→ **PROBLEM REQUIREMENTS**
Write out every line of the listing from the one containing "scientific name: Cheilomenes lunata" down to the end of the listing as a JSON list of strings, one string per line, with blank lines left out.

+++

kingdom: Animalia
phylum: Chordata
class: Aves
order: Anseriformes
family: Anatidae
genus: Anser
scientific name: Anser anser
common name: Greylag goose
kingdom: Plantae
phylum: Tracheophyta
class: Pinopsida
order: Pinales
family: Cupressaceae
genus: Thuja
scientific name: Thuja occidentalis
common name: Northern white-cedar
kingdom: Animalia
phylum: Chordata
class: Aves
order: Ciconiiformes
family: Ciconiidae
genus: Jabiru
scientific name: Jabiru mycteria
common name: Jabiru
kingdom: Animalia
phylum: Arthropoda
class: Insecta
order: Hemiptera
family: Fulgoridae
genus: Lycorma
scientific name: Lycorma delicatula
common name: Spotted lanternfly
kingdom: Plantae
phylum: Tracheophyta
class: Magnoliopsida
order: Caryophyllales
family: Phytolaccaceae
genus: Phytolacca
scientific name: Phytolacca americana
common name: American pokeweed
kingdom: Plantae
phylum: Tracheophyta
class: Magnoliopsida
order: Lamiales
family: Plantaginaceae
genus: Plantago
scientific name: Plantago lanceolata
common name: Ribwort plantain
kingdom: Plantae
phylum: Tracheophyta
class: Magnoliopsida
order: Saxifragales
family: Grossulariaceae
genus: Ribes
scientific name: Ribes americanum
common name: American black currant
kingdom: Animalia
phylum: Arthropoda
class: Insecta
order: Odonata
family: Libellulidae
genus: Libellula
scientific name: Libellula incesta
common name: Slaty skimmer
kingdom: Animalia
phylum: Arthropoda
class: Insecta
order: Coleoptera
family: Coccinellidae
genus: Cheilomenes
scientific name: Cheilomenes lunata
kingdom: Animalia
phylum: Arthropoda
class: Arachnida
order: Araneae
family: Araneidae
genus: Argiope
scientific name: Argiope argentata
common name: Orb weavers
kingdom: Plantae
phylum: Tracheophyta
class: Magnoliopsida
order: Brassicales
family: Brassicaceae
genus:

+++

→ **ANSWER FOR THE TASK**
[
  "scientific name: Cheilomenes lunata",
  "kingdom: Animalia",
  "phylum: Arthropoda",
  "class: Arachnida",
  "order: Araneae",
  "family: Araneidae",
  "genus: Argiope",
  "scientific name: Argiope argentata",
  "common name: Orb weavers",
  "kingdom: Plantae",
  "phylum: Tracheophyta",
  "class: Magnoliopsida",
  "order: Brassicales",
  "family: Brassicaceae",
  "genus:"
]